• [SOURCE EXCERPT]
+ + + +
1. William Henry Fox Talbot
Trees and Reflections, Lacock Abbey. Salt print from paper negative, 6-5/16 x 7-7/16 in. (162 x 190 mm), c. 1843, unmounted, untrimmed
William Henry Fox Talbot (1800 – 1877), along with Daguerre, pioneered the invention of photography.  However, Talbot’s process, in which a negative was made and could be used to produce multiple positive prints, is the one from which modern processes descend.  In this perfectly preserved early landscape, Talbot demonstrates his own artistic eye and his understanding of the specific qualities of the photograph: perspective is flattened; light plays on surfaces, including water, to define, model, and, even, reduce them; and unconventional compositions and effects arise from the technical constraints of early chemistry that could not record stopped action or the subtleties of the sky.  

2. Captain Linnaeus Tripe
No. 74. Amerapoora. Gautama’s Shrine. Lightly albumenized salt print from waxed paper negative, signed in ink, 13-5/16 x 10 in. (339 x 255 mm), 1855, on original mount with printed title.
+ + + +
• [SET TASKS]
a) Translate this sentence from the early photography listing into Spanish: "William Henry Fox Talbot (1800 – 1877), along with Daguerre, pioneered the invention of photography."
b) According to the early photography listing, what is the date of "Amerapoora. Gautama's Shrine"?
c) Resume the early photography listing from the point where it stops.

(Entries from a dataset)
+ + + +
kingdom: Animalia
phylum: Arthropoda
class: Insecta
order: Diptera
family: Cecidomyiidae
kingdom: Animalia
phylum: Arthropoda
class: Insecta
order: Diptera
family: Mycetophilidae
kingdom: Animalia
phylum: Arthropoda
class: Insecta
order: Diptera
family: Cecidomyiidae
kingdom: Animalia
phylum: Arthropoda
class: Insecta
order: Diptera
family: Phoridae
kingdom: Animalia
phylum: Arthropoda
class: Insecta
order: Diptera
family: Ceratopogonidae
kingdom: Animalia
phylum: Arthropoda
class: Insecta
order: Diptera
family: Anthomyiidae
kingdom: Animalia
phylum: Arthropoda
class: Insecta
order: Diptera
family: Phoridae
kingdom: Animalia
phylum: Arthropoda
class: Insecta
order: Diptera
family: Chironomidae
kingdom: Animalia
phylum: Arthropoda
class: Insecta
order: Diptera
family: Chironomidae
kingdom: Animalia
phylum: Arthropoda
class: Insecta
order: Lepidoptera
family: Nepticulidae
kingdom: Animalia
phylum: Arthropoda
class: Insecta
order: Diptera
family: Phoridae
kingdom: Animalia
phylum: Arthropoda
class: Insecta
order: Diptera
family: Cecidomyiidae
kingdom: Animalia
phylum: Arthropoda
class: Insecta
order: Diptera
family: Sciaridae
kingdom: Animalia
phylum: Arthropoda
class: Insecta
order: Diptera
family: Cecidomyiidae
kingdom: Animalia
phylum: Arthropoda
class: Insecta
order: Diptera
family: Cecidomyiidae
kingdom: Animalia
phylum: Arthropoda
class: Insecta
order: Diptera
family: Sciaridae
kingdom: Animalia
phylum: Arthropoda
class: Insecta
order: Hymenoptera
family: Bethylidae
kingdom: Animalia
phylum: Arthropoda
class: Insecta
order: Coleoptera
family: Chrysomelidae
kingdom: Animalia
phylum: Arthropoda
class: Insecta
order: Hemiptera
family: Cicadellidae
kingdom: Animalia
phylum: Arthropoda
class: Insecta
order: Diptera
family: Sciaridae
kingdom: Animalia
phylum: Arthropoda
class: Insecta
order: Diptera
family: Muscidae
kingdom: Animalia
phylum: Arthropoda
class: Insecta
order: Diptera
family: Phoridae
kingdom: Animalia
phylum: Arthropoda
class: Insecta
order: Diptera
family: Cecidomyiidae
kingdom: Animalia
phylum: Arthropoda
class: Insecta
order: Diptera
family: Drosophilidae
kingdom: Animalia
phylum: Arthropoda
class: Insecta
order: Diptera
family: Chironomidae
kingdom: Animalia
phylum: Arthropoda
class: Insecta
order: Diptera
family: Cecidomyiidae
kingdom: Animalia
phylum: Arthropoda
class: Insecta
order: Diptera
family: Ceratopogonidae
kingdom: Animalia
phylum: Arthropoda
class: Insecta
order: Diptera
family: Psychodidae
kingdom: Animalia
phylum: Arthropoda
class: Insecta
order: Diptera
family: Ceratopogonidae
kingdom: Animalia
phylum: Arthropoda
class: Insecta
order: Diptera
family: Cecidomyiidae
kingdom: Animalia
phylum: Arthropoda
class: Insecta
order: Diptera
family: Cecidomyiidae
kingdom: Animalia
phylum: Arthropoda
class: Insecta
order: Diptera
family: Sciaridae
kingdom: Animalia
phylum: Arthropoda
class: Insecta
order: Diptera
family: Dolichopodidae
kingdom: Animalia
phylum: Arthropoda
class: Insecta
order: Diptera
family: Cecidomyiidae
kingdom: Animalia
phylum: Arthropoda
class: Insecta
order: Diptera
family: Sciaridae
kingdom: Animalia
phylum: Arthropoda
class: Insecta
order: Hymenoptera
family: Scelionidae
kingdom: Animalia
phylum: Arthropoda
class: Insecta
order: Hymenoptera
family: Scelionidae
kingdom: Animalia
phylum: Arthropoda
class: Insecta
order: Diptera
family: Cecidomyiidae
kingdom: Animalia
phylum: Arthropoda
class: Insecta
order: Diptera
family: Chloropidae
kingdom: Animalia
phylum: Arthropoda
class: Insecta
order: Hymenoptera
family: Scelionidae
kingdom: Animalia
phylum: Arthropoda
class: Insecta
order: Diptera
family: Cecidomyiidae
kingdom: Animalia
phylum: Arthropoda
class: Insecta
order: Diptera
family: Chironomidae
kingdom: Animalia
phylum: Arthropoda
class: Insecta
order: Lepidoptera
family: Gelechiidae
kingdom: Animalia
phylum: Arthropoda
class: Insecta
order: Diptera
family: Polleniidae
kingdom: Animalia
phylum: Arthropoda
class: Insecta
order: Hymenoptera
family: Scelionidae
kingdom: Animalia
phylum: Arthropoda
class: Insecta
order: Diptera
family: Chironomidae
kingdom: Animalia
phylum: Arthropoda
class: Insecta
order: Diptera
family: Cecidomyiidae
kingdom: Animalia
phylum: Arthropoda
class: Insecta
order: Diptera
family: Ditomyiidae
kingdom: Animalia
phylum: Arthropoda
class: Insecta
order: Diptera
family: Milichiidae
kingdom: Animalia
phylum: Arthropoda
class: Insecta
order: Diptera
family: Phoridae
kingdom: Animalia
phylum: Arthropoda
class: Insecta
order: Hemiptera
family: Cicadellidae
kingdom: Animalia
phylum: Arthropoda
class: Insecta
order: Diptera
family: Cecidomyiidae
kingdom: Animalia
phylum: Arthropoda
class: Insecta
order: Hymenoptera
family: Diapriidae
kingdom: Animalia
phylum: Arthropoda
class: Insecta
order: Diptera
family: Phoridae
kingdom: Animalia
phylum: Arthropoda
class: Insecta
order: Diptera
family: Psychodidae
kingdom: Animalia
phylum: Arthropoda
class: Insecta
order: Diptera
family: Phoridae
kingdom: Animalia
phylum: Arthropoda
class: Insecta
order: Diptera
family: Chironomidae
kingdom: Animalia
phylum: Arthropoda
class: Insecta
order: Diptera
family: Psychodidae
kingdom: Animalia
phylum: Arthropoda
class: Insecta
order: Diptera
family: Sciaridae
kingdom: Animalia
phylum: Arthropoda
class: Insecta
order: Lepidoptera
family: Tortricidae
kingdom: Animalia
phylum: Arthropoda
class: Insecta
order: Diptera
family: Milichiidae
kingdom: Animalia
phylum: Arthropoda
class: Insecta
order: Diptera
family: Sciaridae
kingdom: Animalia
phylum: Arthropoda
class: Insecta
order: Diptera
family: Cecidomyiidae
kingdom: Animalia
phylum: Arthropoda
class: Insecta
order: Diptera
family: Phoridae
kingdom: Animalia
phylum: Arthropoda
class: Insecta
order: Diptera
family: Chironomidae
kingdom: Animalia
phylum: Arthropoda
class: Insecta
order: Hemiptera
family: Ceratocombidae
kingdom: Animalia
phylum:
+ + + +
• [PER-TASK OUTPUTS]
a) William Henry Fox Talbot (1800 – 1877), junto con Daguerre, fue pionero en la invención de la fotografía.

b) 1855

c)
Captain Linnaeus Tripe (1822 – 1902) served in the British East India Company and photographed India and Burma in the 1850s.  While his methodical recording of architectural sites and landscapes introduced elements of Indian and Burmese culture and religion to the West, his artistry and the ethereal quality of his prints transcend mere documentation.  Of this Burmese shrine with figures of the Buddha receiving homage from a white elephant and a nat, Tripe wrote, “This is at the Sontoung-pyee-tiyne Pagoda. The white elephant and a Nat are making offerings to Gautama. The Nats, in Burman belief, are an order of being superior to man, some being beneficent, others mischievous.”

3. Margaret De Patta
Untitled Photogram. Vintage silver print, 10 x 8 in. (254 x 203 mm), 1939, on original signed and dated mount.
Margaret De Patta (1903 -1964) is best known as a ground-breaking jeweler who applied Bauhaus and Modernist aesthetics to her work.  She studied with Moholy-Nagy during a year of study at the New Bauhaus (Institute of Design) in Chicago.  This image was created soon after meeting Moholy-Nagy.   Her experience translating her photograms and light-modulator studies into jewelry design informed her practice afterwards. Her work was the subject of the exhibition “Space-Light-Structure: The Jewelry of Margaret DePatta” at the Oakland Museum and the Museum of Art and Design, New York.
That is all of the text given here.